ADDRESS: 1628 E. 8th St.


FEATURES: Craftsman Bungalow with Victorian first floor interior layout. Upper level was destroyed by fire in the 1930s and re-built with an open floor plan and dormer windows.

WHY IT’S ENDANGERED:  This building suffered a slumlord owner through the 80s and 90s and has been sitting abandoned after a failed contract sale in the 2010s. It needs some major renovation work, structurally and aesthetically. The kitchen was gutted by a previous owner, revealing water damage from a leaky sink. The upstairs may have been an apartment at one time. Remnants of a former kitchen still exist on the second floor over the kitchen. Two full baths need major renovation. The foundation of the building is badly slanted and the house needs to be jacked up and leveled with a new foundation built underneath.

WHY IT’S IMPORTANT TO SAVE: This home was built by Voltaire Payne Twombly, a Civil War hero and recipient of the Medal of Honor. Twombly would go on to found Hawkeye Bank in Des Moines and serve as the State Treasurer for many years. Twombly comes from a notable family. His father was a utopian community builder who started a village in southeast Iowa according to Enlightenment principles. Census records and local history resources show that the Twombly family owned the building until the granddaughter of Voltaire Twombly sold it in the 1960s or 70s. The home could be a very comfortable place for a family, with space for four bedrooms, two full baths, and a garage.


Photo by Mary Willie
Photo by Mary Willie


ADDRESS: 120 E. Fifth St.

BUILT: 1900

FEATURES: The 1,682-square-foot, rectangular building, designed with Dutch architectural influences, is brick with a gabled roof.

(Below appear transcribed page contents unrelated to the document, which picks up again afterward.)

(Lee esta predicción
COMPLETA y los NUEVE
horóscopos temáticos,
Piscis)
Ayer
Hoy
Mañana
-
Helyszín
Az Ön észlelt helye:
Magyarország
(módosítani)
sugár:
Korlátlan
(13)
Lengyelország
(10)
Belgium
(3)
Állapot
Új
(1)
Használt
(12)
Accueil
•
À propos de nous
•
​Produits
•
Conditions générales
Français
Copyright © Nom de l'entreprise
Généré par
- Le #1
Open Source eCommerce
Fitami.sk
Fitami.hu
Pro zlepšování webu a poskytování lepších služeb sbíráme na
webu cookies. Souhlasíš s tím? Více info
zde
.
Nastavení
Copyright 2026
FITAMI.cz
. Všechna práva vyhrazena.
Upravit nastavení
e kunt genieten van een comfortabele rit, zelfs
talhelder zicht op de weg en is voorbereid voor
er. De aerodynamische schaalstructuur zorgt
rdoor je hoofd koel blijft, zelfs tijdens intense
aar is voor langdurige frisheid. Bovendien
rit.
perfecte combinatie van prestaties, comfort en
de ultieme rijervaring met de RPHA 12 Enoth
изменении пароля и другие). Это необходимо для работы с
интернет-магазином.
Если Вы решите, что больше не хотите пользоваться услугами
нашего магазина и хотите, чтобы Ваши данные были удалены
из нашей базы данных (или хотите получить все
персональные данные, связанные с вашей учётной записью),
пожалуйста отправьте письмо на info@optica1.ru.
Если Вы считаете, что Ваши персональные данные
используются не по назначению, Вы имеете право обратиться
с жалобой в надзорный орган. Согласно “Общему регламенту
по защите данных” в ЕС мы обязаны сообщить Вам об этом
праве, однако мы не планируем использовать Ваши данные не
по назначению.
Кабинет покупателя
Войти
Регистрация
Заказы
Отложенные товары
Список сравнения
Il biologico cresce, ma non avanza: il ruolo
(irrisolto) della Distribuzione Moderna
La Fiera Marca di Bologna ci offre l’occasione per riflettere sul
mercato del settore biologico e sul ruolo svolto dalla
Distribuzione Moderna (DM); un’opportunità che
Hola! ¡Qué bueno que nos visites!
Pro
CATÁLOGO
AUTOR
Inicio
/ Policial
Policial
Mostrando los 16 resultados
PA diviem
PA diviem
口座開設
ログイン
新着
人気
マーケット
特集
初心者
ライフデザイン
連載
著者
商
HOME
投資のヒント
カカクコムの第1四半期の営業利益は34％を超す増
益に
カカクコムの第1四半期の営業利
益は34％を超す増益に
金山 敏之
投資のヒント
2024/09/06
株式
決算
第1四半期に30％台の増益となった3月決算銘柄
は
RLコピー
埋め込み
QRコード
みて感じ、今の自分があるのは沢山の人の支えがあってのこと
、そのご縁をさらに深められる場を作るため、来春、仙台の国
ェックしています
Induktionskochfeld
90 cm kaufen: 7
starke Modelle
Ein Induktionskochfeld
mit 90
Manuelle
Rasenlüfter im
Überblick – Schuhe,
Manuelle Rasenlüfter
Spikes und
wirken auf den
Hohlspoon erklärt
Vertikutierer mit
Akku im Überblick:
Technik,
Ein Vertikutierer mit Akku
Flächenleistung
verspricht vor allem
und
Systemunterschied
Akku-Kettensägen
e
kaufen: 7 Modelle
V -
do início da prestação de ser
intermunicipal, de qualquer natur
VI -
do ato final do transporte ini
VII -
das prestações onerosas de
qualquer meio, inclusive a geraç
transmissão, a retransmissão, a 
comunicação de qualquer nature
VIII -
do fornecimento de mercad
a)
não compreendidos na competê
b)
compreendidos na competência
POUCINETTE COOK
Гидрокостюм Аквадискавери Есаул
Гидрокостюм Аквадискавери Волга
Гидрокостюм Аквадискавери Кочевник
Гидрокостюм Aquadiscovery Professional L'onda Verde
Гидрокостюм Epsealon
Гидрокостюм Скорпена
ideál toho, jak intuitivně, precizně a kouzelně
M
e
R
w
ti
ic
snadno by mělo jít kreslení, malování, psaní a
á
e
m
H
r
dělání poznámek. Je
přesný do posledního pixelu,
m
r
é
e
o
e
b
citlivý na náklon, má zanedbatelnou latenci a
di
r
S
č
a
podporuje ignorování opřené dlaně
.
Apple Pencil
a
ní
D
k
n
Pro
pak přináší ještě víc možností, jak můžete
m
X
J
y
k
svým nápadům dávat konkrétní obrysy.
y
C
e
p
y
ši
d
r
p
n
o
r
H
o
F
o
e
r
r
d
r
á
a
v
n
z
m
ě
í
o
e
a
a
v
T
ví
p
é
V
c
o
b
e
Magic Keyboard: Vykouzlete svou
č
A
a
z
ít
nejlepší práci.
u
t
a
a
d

WHY IT’S ENDANGERED: The integrity of the building has not been maintained; it is boarded up. It has suffered a fire and continued neglect could destroy it.

WHY IT’S IMPORTANT TO SAVE: The building was constructed as a railway depot. After a period of time – anywhere from four to 20 years, according to local sources – the building was converted into a storage facility. The Polk County assessor’s office says the building was converted to a “cooler” sometime in the 1950s. It’s a structure of uncommon quality that deserves a second chance. It is one of two known passenger depots still standing in Des Moines and the only one on the east side. The other was renovated and now is home to the Hessen Haus restaurant at 101 Fourth St. With the burgeoning development of the southern part of the Historic East Village, this building could be re-purposed as a restaurant, retail shop, or even a visitor center.

We’re Here To Help

The mission of the Des Moines Rehabbers Club is to promote neighborhood revitalization and restoration of Des Moines’ unique building stock by informing, educating, inspiring, and supporting each other in all phases of renovation and maintenance. Some of the ways we can help include identifying funding sources for repairs, connecting you with contractors and experts who respect older buildings and can help plan the renovation process with you, and offering a connection to those who value your building as a vital part of their community.

Breathing New Life Into Old Buildings

Buildings that have been listed on our Most Endangered List in the past include the Kingsway Kathedral, the Whittier School, and Don’s Service Station. All of these buildings have found a new lease on life because neighbors in the community joined together to find the right solutions. We hope we can help your building be a success story in the future as well.